Анимаида Васильевна, выслушав ее доказательства, долго молчала.. Так долго, что Дина думала уже, что убедила ее, и -- не без злорадства за свою угадливость пополам с горечью разочарования в блеснувшей было и так быстро погасающей надежде,-- говорила про себя: "Что и требовалось доказать... Кусок чувствительной мелодрамы отмеряй ровно настолько, чтобы совесть была чиста и публика довольна... А затем..."

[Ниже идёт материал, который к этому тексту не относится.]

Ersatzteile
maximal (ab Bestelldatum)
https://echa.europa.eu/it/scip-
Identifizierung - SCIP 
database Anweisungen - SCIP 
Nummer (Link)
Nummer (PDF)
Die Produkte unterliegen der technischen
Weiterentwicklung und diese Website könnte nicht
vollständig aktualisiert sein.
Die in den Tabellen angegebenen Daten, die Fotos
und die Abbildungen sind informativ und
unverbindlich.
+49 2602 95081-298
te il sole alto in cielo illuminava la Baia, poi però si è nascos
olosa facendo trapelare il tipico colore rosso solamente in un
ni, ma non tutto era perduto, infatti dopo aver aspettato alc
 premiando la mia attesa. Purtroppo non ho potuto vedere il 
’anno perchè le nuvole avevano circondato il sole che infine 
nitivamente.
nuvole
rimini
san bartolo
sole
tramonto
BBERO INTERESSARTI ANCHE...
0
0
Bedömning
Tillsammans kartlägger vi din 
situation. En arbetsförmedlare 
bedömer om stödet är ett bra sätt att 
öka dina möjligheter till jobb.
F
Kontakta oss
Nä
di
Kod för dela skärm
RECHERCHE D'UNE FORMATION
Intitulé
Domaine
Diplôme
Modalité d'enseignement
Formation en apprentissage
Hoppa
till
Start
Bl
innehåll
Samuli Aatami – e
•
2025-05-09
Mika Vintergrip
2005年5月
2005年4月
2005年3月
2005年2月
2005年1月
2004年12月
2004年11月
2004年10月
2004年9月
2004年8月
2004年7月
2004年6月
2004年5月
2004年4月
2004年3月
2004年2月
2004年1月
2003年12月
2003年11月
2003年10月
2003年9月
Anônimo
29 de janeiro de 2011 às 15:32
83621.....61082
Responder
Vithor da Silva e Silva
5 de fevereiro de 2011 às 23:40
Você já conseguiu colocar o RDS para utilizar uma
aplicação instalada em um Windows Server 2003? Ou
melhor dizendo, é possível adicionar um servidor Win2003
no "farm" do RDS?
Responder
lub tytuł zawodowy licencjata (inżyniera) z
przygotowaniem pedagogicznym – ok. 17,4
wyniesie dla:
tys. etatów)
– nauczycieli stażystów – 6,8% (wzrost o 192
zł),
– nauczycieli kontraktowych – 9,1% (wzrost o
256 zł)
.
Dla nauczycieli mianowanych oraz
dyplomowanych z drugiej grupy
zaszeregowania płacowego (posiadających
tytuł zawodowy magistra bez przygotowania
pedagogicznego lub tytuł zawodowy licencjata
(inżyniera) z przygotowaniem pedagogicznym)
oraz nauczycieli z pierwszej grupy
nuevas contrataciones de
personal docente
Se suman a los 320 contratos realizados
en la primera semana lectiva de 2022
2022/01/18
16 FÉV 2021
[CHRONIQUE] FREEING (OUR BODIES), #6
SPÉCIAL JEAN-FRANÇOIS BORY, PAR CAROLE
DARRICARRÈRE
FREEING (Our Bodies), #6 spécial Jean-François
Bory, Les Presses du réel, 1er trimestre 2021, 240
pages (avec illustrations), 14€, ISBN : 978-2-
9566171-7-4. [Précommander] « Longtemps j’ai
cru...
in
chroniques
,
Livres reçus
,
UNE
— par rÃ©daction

Но Анимаида Васильевна встала пред нею -- в иссера-фиолетовом парижском дорожном костюме своем, делавшем похожей ее, прекрасную и стройную в поздней неувядаемой молодости, на богиню красивой осени, которая тогда стояла на дворе. И -- изящная и строгая, с чуть согретым новым светом в глубине хрустальных глаз, которые Дина всю жизнь свою так любила и которых ледяной власти так боялась,-- она произнесла:

-- Мне вдвоем с тобою не может быть одиноко, Дина. Я -- твоя мать.

Сказано это было спокойно и просто. "Точно она мне стакан чаю предложила",-- не то восхищалась, не то негодовала потом Дина, рассказывая сцену эту новому другу своему, Виктории Павловне Бурмысловой.